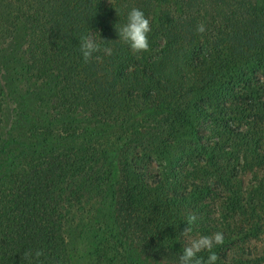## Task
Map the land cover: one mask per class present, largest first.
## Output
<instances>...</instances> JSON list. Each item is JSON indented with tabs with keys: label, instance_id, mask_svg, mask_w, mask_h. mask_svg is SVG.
<instances>
[{
	"label": "trees",
	"instance_id": "obj_1",
	"mask_svg": "<svg viewBox=\"0 0 264 264\" xmlns=\"http://www.w3.org/2000/svg\"><path fill=\"white\" fill-rule=\"evenodd\" d=\"M223 1L226 22L205 21L201 0H0V45L23 26L48 91L39 145L9 162L0 88V264H79L70 224L106 191L114 264H179L189 214L191 233H223L216 264H264V0ZM132 7L150 20L147 52L119 40ZM87 35L111 55L85 63ZM73 115L115 125L114 154Z\"/></svg>",
	"mask_w": 264,
	"mask_h": 264
},
{
	"label": "rangeland",
	"instance_id": "obj_2",
	"mask_svg": "<svg viewBox=\"0 0 264 264\" xmlns=\"http://www.w3.org/2000/svg\"><path fill=\"white\" fill-rule=\"evenodd\" d=\"M201 1L204 3V10L207 14L202 12L206 16L205 21H227V1ZM23 37L24 27L21 26L16 39L0 45V88L5 101L2 136L5 142L8 141V144L13 146L10 152L15 156L10 158L9 162H19V158L27 154L28 149L39 145L40 141L36 140L31 130L36 126H41L43 119L47 118L45 113L48 110L47 101H45L48 91L34 83L41 81L34 79L29 69L23 49ZM67 119L82 125L88 134L92 133L93 128H96L95 134L97 135L95 136H101L97 138L98 143L103 144L110 153L114 154L120 134L115 125L100 126L84 115H73L71 118H64L63 121H68ZM57 123L56 128L58 129L62 120ZM98 131L101 133L100 135ZM78 139L79 141L83 139V134ZM252 178V174L248 173L245 176V184H250L253 181ZM107 194L109 191L103 194L92 210L75 216L76 220L70 224L71 245L79 264H114L115 260L118 263L117 254L111 251L113 232L110 220V197L106 196ZM105 196L107 198L103 199ZM96 219L99 220L97 222L99 226L95 225ZM199 236L201 235L198 233H191L189 238ZM124 254L128 256L129 253L125 252ZM136 264L158 263L140 261Z\"/></svg>",
	"mask_w": 264,
	"mask_h": 264
},
{
	"label": "clouds",
	"instance_id": "obj_3",
	"mask_svg": "<svg viewBox=\"0 0 264 264\" xmlns=\"http://www.w3.org/2000/svg\"><path fill=\"white\" fill-rule=\"evenodd\" d=\"M112 3V0H110ZM116 27V26H115ZM119 40L128 45L134 53H142L150 50L149 34L152 31L150 20L145 16L144 12L137 7H132L127 13V22L116 28ZM196 31L203 34L206 27L203 23L197 25ZM99 35V40L93 35L84 36L80 42V52L85 63L91 62L94 55L101 51L106 55H111L110 47L102 46L103 41ZM100 60V56H95ZM197 217L195 214H189L187 217L188 226L183 230L185 237H190L192 225ZM224 235L222 232H215L211 235H201L196 238H190L184 247L182 254L179 256V264H216L219 259L217 253L213 250L218 245H223ZM202 252H207L206 258L200 256ZM44 255L43 250H36L34 256L37 260ZM33 253L26 252L23 259L31 260Z\"/></svg>",
	"mask_w": 264,
	"mask_h": 264
}]
</instances>
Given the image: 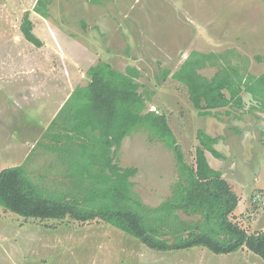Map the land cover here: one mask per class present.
Listing matches in <instances>:
<instances>
[{
	"label": "rangeland",
	"instance_id": "rangeland-1",
	"mask_svg": "<svg viewBox=\"0 0 264 264\" xmlns=\"http://www.w3.org/2000/svg\"><path fill=\"white\" fill-rule=\"evenodd\" d=\"M38 1L0 0V171L23 165L46 197L68 190L65 177L71 174L65 175L66 168L70 164L76 166L78 160L72 173L79 172L82 183L84 171L90 166L99 177L114 178L109 170L104 172L103 166L96 167L100 164L83 156V147L92 146L75 131L72 112L88 99L87 71L92 65L107 61L122 71L135 66L141 73L140 91L145 93L148 110L165 114L172 132L164 139H156L144 128L134 130L114 150L112 164L122 169L136 167L138 172L131 178L134 191L144 204L157 207L173 196L183 161L195 163L197 147L201 146L200 131H204L218 139L215 145L211 139L218 151L206 149L208 161L222 172L239 196L233 221L249 233L263 232L261 107H254L257 104L252 94L243 92L242 106L229 105L202 115L190 101L187 87L171 75L164 79L163 72L177 71L192 51L233 50L250 58L252 74L264 73V39L258 40L256 30L261 22L260 36L264 38V0L239 3L243 7L226 24L228 36L224 42L216 41L218 47L210 45L209 31L218 28L223 20L219 18L206 26V0H48V17L35 11ZM25 14L43 41L41 47L24 38ZM216 36L222 40L221 34ZM229 56L237 61L233 54ZM212 62L209 60L200 73L212 78L218 71ZM76 89L78 93L70 96ZM174 139L182 146L186 160L178 158ZM73 148L79 157H73ZM176 212L182 219L197 220ZM0 264L264 261L246 247L230 254H215L203 247L156 251L104 220L26 218L0 205Z\"/></svg>",
	"mask_w": 264,
	"mask_h": 264
},
{
	"label": "trees",
	"instance_id": "trees-1",
	"mask_svg": "<svg viewBox=\"0 0 264 264\" xmlns=\"http://www.w3.org/2000/svg\"><path fill=\"white\" fill-rule=\"evenodd\" d=\"M48 4V0H39L35 11L48 17ZM24 19V38L41 47L43 41L34 33L32 21L26 14ZM230 54L237 58L236 62ZM209 60L213 61V66H218L212 78L200 73ZM249 64V57L233 50L222 53L192 51L177 71L165 69L163 78L171 75L184 84L190 101L202 115L229 105L242 106L243 92L252 94L257 104L254 107L260 106L264 112V73L252 74ZM87 74L88 99L73 110L72 120L75 131L82 134L87 143L91 142L92 147H83V156L100 164L94 166H103L104 172L109 170L114 178L99 177L90 166L84 171L86 177L82 183L79 172L72 173L79 165L78 160L76 166L67 165L65 175L71 174L65 177L68 190L59 195L51 194L55 197H46L28 177L23 165L8 167L0 171V205L26 218L104 220L156 251L203 247L215 254H230L246 247L264 261V231L249 233L233 221L239 196L206 156V149L212 147L218 151L213 146L218 139L200 131L201 146L197 147L195 163L183 161L173 196L157 207L147 206L134 191L135 182L131 180L138 169H122L112 164V155L124 138L138 128L148 130L151 138H166L172 132L168 118L157 110H148L145 93L140 91L142 83L138 78L141 73L137 67L128 66L122 71L107 61H100L92 65ZM77 89L73 96L78 93ZM63 109L64 105L60 113ZM55 122L54 119L52 123ZM173 142L178 158L186 160L182 146L176 139ZM73 152L74 158L80 156L74 148ZM106 164L109 167H105ZM177 210L197 220L182 219Z\"/></svg>",
	"mask_w": 264,
	"mask_h": 264
},
{
	"label": "crops",
	"instance_id": "crops-1",
	"mask_svg": "<svg viewBox=\"0 0 264 264\" xmlns=\"http://www.w3.org/2000/svg\"><path fill=\"white\" fill-rule=\"evenodd\" d=\"M241 1H243V0H206L205 12L207 13L206 19H208V22H206V26H208V25L211 26L212 23L216 22V20L219 18H222V20H223V22L219 26L220 27L219 32H217V29L219 27L215 28V29H213V28L210 29V31H209V35L211 37V38L209 37V39H210L209 43H211L210 45H214V46L218 47V44L216 41H219V42L223 41V40H225L226 36H228V33L226 31V28H227L226 24L229 23V20L236 18V14L243 7V4L239 5V3ZM218 3H220V4H218ZM259 22H260V20L258 19V23ZM256 30H257V34H258V37H257L258 40H260V38L264 39L263 36H260L261 22L259 25L256 26ZM220 34H221L222 40L217 38V36H216V35H220ZM213 36H215V37H213ZM255 47H257V46H255ZM241 54L245 55L244 52H242ZM188 56H189V54L186 55V59ZM73 92L71 93V95L73 94ZM66 101L62 102L61 106L59 107L58 114L60 113V111H61L63 105L66 103ZM53 121H54V119H53Z\"/></svg>",
	"mask_w": 264,
	"mask_h": 264
}]
</instances>
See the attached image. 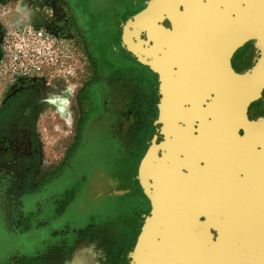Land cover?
Returning <instances> with one entry per match:
<instances>
[{
	"label": "water",
	"instance_id": "1",
	"mask_svg": "<svg viewBox=\"0 0 264 264\" xmlns=\"http://www.w3.org/2000/svg\"><path fill=\"white\" fill-rule=\"evenodd\" d=\"M121 37L158 82L155 129L138 166L151 210L127 264H169L179 253V264H252L214 233L231 219L219 190L248 189L264 205V119L247 117L264 98V0H149ZM248 42L258 58L237 74L231 57ZM219 142L243 150L237 182L222 176Z\"/></svg>",
	"mask_w": 264,
	"mask_h": 264
},
{
	"label": "rangeland",
	"instance_id": "2",
	"mask_svg": "<svg viewBox=\"0 0 264 264\" xmlns=\"http://www.w3.org/2000/svg\"><path fill=\"white\" fill-rule=\"evenodd\" d=\"M148 1L35 0L30 3L53 18H70L76 42L81 50L76 59L74 73L45 85L48 94L63 96L71 102V125L54 115L55 107L49 102H43L38 112L36 126L42 132V141L46 139V156L40 158V170L35 172L32 181L34 186L31 189L36 188L40 178L38 171L51 172L60 165L57 179L45 185L47 191L43 196H39L37 189H34V195L24 201L23 209H20V202L16 206L13 196H0V264H12L23 257L34 258L46 250V246L62 240L54 232L63 229L71 233L61 232L59 235L67 236L69 241L74 239L72 234L88 229L94 230L99 238L98 242L92 244L86 239L73 243L72 247L76 246L74 256L78 262L83 260L89 263L92 258L95 264L96 259L101 262L108 253H120L122 264L135 257L133 249L136 237L150 212L141 186L137 187L135 169L146 148V142L153 133L156 113L152 114L147 123L152 124H149L148 130H141L138 125L143 121L142 98L149 99L150 92L154 96L156 85L154 82L151 85L146 83L147 79L154 81L153 74L131 59L123 47L121 36L125 23L142 10ZM250 47L254 52L248 67L254 66L258 58L255 43L248 42L239 50L241 56L248 53ZM240 56L234 58L233 66L242 72L247 63L243 64ZM102 87L108 92L100 90ZM98 90L101 99H111L113 106L118 107L119 111L130 107L133 95L134 103L139 108L130 117L122 116L115 120V130L109 141L106 140V134L99 135L97 130L112 121L111 118L96 122L92 116L82 114L87 104L82 107L80 101L88 97L89 101L93 99L96 102ZM125 97L128 100L123 105ZM128 114L127 112L126 115ZM89 122L94 126H89V130L85 131L86 123ZM129 122L136 123V132L134 128H130ZM76 125L79 127L77 132ZM55 127L62 128V135L68 134L67 140L63 136L62 141L55 144L53 138L56 135L52 130ZM128 127L132 130L128 131ZM137 140L144 141L140 148H136ZM71 143L73 144L70 147ZM43 150L44 148L41 151ZM129 153L130 157L127 158ZM66 198L72 199L71 203L59 207L57 213L61 212L60 217L53 219V203H62ZM39 206H42L41 214L38 211ZM23 216L32 217L36 222L31 221L28 229H23L22 225L19 226ZM38 221L43 224L41 227H38ZM181 259L182 254L179 253L169 264H179Z\"/></svg>",
	"mask_w": 264,
	"mask_h": 264
},
{
	"label": "flooded vegetation",
	"instance_id": "3",
	"mask_svg": "<svg viewBox=\"0 0 264 264\" xmlns=\"http://www.w3.org/2000/svg\"><path fill=\"white\" fill-rule=\"evenodd\" d=\"M146 6V5H145ZM144 6V7H145ZM143 7V8H144ZM142 8V9H143ZM139 12V11H138ZM137 12V13H138ZM134 16V15H133ZM132 16V17H133ZM131 17V18H132ZM63 27L62 24L59 25ZM253 43V42H250ZM245 46V45H244ZM243 46V47H244ZM251 48V47H250ZM238 49L233 56L231 57V66L233 70L237 74H244L249 71L253 66L248 67L250 60L253 56V48L248 50V53L239 55ZM127 52V51H126ZM128 54V52H127ZM129 55V54H128ZM130 56V55H129ZM240 56V60L243 64L247 63L244 71L239 72L233 66L234 58ZM131 57V56H130ZM132 59V58H131ZM134 61V60H133ZM136 62V61H135ZM251 64V63H250ZM151 72V71H150ZM152 73V72H151ZM153 74V73H152ZM154 76V81L151 79H147L146 83L151 85L153 82L155 83V91L154 96L153 92H150L149 99L142 98V103L144 106H141V110L143 112V121L138 125L141 130H148L149 124H147L152 118V114L156 113V118L158 114V82ZM45 83L42 81H20L16 85H14L11 89L7 90L4 103L0 108V196H9L14 197L16 199V206L19 204L20 209H23L25 206L26 198L34 195L35 192H31V188L34 186L33 178L35 172L40 168V148L39 141L36 136V124L38 118V112L43 106V100L41 99L42 93L46 92ZM106 85V84H105ZM147 85V84H146ZM151 88V86L149 87ZM103 92L107 93V89H100ZM133 95V100L129 104L130 107H127L124 111H119L118 107L113 106L111 99L108 98L101 99L99 90L96 92V102L93 99L88 100V97L81 100V106L87 104L86 108L82 111V114L85 116H92L96 122L101 119L111 118L112 121L105 125L103 128L98 129L97 133L99 135H107V141L110 140L112 132H114L115 120H118L120 117H130V114H134L136 111H139V108L135 105V99ZM126 101L123 102V105L127 104V98H124ZM145 100V101H144ZM135 111V112H134ZM127 112L129 113L128 115ZM137 113V112H136ZM247 117L250 121H256L258 119H264V98L252 103L247 109ZM156 120V119H155ZM126 121V119H125ZM137 122V121H136ZM120 122L118 121V124ZM84 125L86 128L85 131L89 130V126L93 125L92 122L86 123ZM128 124V123H127ZM130 128H134L136 123H130ZM152 124H150L151 126ZM94 126V125H93ZM119 126V125H118ZM105 127V129H104ZM78 125H76V132L78 131ZM128 127V129H130ZM136 128H134L135 131ZM153 133L155 129V124L153 126ZM132 129L128 130L131 131ZM127 132V131H125ZM136 132V131H135ZM87 133V132H86ZM153 133L151 134L150 139L146 142V148L143 152L147 150V146L149 141L151 140ZM77 136V133L75 137ZM122 136V135H121ZM116 138H114L115 140ZM112 140V141H114ZM75 143V142H74ZM136 148H140L144 141L137 140ZM218 155L220 167L223 170L225 165L231 161H237L239 151L236 143L233 142H219L218 144ZM236 148V149H235ZM133 151L131 150L130 153ZM128 153V152H127ZM129 156L127 158L130 157ZM142 154V156H143ZM140 157V159L142 158ZM137 162L135 174L137 187L139 186L138 181V166L139 161ZM60 165H58L51 172L40 173L38 171V176L40 177L37 185L40 184V187L37 189V193L39 196H43L47 191L45 185L49 184L55 178L58 177L57 169ZM238 168L234 170L232 173L222 174L224 177H229L230 181L237 182L238 179L243 178V173L237 171ZM40 170V169H39ZM137 171V172H136ZM42 174V175H40ZM14 191V192H11ZM219 208L227 213L229 217H231L228 221H221L218 224V229L216 230L215 239L222 242H231L233 249H235L233 255L236 258L240 259H250L252 260V264H264V205L260 206L257 204L258 198H251L250 194L252 192L248 189L242 190H219ZM72 199L66 198L62 203L58 201L53 203L54 212L53 219H58L60 217V213L58 212L59 207L68 206L71 203ZM148 201V199H147ZM149 203V210H151V205ZM39 214H41L42 206H39ZM65 211V208L62 210V213ZM260 219L253 220L251 216L255 214L258 215ZM24 219L21 220L19 226L22 225L23 229H28L31 221L36 222V219L29 218L23 216ZM17 221V220H16ZM27 222V223H26ZM26 223V224H25ZM226 223V224H224ZM41 227L43 224H40ZM26 225V226H25ZM142 227V224L140 228ZM66 233V230H60L54 232L55 236H59L60 241L54 242L51 245L46 246V250L35 255L34 258H22L15 260L12 264H93V259L89 263L85 261L78 262L76 260L74 254L75 247L72 245L74 242L79 241L81 239H86L89 244L96 243L99 241V238L95 235L94 230L88 229L87 231H78L73 235L74 239L69 241V238L65 235H59L60 233ZM140 232V229H139ZM71 233V232H68ZM84 234V235H83ZM139 234V233H138ZM84 236L86 238H84ZM56 238V237H55ZM54 238V239H55ZM137 238V237H136ZM137 240V239H136ZM136 243V241H135ZM261 245V247H260ZM135 247V245H134ZM134 250V249H133ZM134 253V252H133ZM132 259V258H131ZM115 260H118V264H122V255L118 253L117 255L106 254L105 259L101 262L96 259L95 264H114ZM129 261V260H128ZM127 261V262H128ZM127 262L125 264H127Z\"/></svg>",
	"mask_w": 264,
	"mask_h": 264
},
{
	"label": "built area",
	"instance_id": "4",
	"mask_svg": "<svg viewBox=\"0 0 264 264\" xmlns=\"http://www.w3.org/2000/svg\"><path fill=\"white\" fill-rule=\"evenodd\" d=\"M74 34L70 18L50 15L29 26H0V82L5 89L20 81L48 83L74 73L81 50Z\"/></svg>",
	"mask_w": 264,
	"mask_h": 264
},
{
	"label": "crops",
	"instance_id": "5",
	"mask_svg": "<svg viewBox=\"0 0 264 264\" xmlns=\"http://www.w3.org/2000/svg\"><path fill=\"white\" fill-rule=\"evenodd\" d=\"M35 0H5L1 5H0V26L5 27V28H13V27H20V26H29L32 23L38 22L40 20L46 19L48 16L47 12H45L43 9L39 7H35L30 5L31 2H34ZM52 82V81H50ZM44 85H47V82H44ZM6 89L4 87V84L0 82V108L4 103L5 95H6ZM41 99L45 103H50V105H54V115L59 117L61 120L62 118L64 119V122L66 124L71 123L70 119V113H69V108L71 102L69 99H65L63 96H56L54 94L50 95L47 92L42 93ZM65 101V102H64ZM65 117V118H64ZM38 125V123H37ZM71 125V124H70ZM53 132H55L56 137L53 138V141L55 144H58V142L62 141V137L67 140L68 134L62 135L61 133L62 128L61 127H55L52 129ZM35 132L39 141V148H40V153L41 157L45 158L46 156V151H45V141L46 139H41V133L39 131V127L36 126ZM64 133V132H63ZM44 142V143H43ZM69 145L70 147L72 146ZM42 148H44L43 152L41 151ZM68 151V150H67ZM65 151V152H67ZM45 160V159H44ZM46 161V160H45Z\"/></svg>",
	"mask_w": 264,
	"mask_h": 264
},
{
	"label": "bare ground",
	"instance_id": "6",
	"mask_svg": "<svg viewBox=\"0 0 264 264\" xmlns=\"http://www.w3.org/2000/svg\"><path fill=\"white\" fill-rule=\"evenodd\" d=\"M236 149V148H235ZM238 151H239V153H238V158H237V161H229L226 165H225V167H224V169L222 170V172L224 173V174H226V175H228V173L230 174V173H232V172H234V170L236 169V168H238V167H242V163H241V156H242V154H243V150L238 146V149H237ZM242 162H245V160H243L242 159ZM229 176V175H228ZM251 219H253V220H255V217L254 216H251Z\"/></svg>",
	"mask_w": 264,
	"mask_h": 264
},
{
	"label": "trees",
	"instance_id": "7",
	"mask_svg": "<svg viewBox=\"0 0 264 264\" xmlns=\"http://www.w3.org/2000/svg\"><path fill=\"white\" fill-rule=\"evenodd\" d=\"M4 2V0H0V5L2 4ZM40 187V184L39 185H37V187L36 188H34V189H38ZM34 189H32L31 190V192H33L34 191ZM114 264H118V260H115V263Z\"/></svg>",
	"mask_w": 264,
	"mask_h": 264
}]
</instances>
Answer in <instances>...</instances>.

:: Aim ::
Collect each line of the material that contains the string "with".

:: Output of the exercise ::
<instances>...</instances> JSON list. Each item is JSON indented with tabs with keys: label, instance_id, mask_svg, mask_w, mask_h. mask_svg is SVG.
Returning <instances> with one entry per match:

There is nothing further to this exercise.